Browse datasets: Use the Rucio lab extension to browse datasets, containers, and files. You can also include datasets in your JupyterLab notebooks by clicking on the dataset and selecting the option to include it in your notebook.

Note

While not strictly necessary, Rucio is also available as a command line interface (CLI) tool. This is independent of the lab extension and can be used to interact with Rucio from the terminal. To use the CLI, you need to create a configuration file named rucio.cfg, with the following content:

[client]
rucio_host = https://vre-rucio.cern.ch
auth_host = https://vre-rucio-auth.cern.ch
ca_cert = /cvmfs/grid.cern.ch/etc/grid-security/certificates/
account = <YOUR_RUCIO_ACCOUNT>
auth_type = x509_proxy
client_x509_proxy = /tmp/x509up_u0

Replace <YOUR_RUCIO_ACCOUNT> with your Rucio account name.

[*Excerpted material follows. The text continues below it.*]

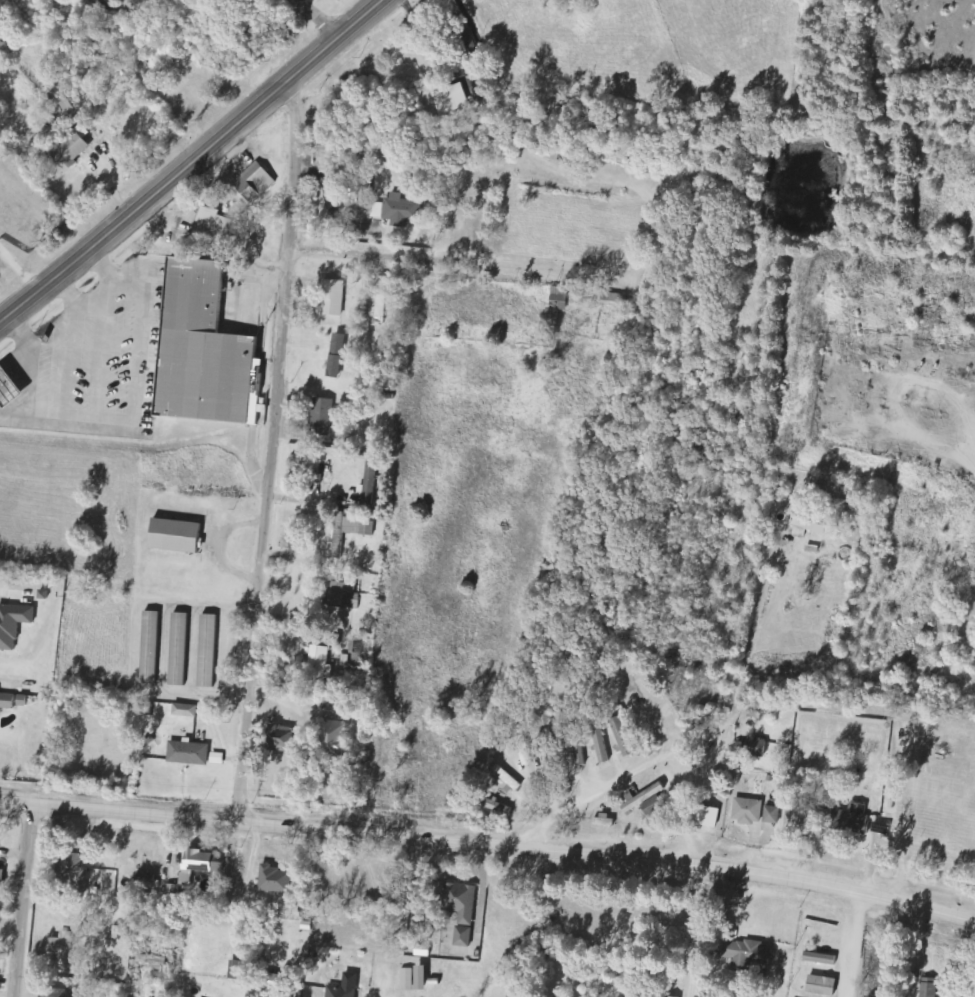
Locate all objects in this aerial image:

The rucio_host and auth_host URLs are different for each Virtual Organization, so make sure to check the Rucio documentation for your specific VO (in the example above, the escape VO is used). Finally, create the environment variable $RUCIO_CONFIG pointing to the configuration file:

$ export RUCIO_CONFIG=/path/to/rucio.cfg

Now, typing rucio whoami in the terminal will show your Rucio account information, confirming that the CLI is correctly configured.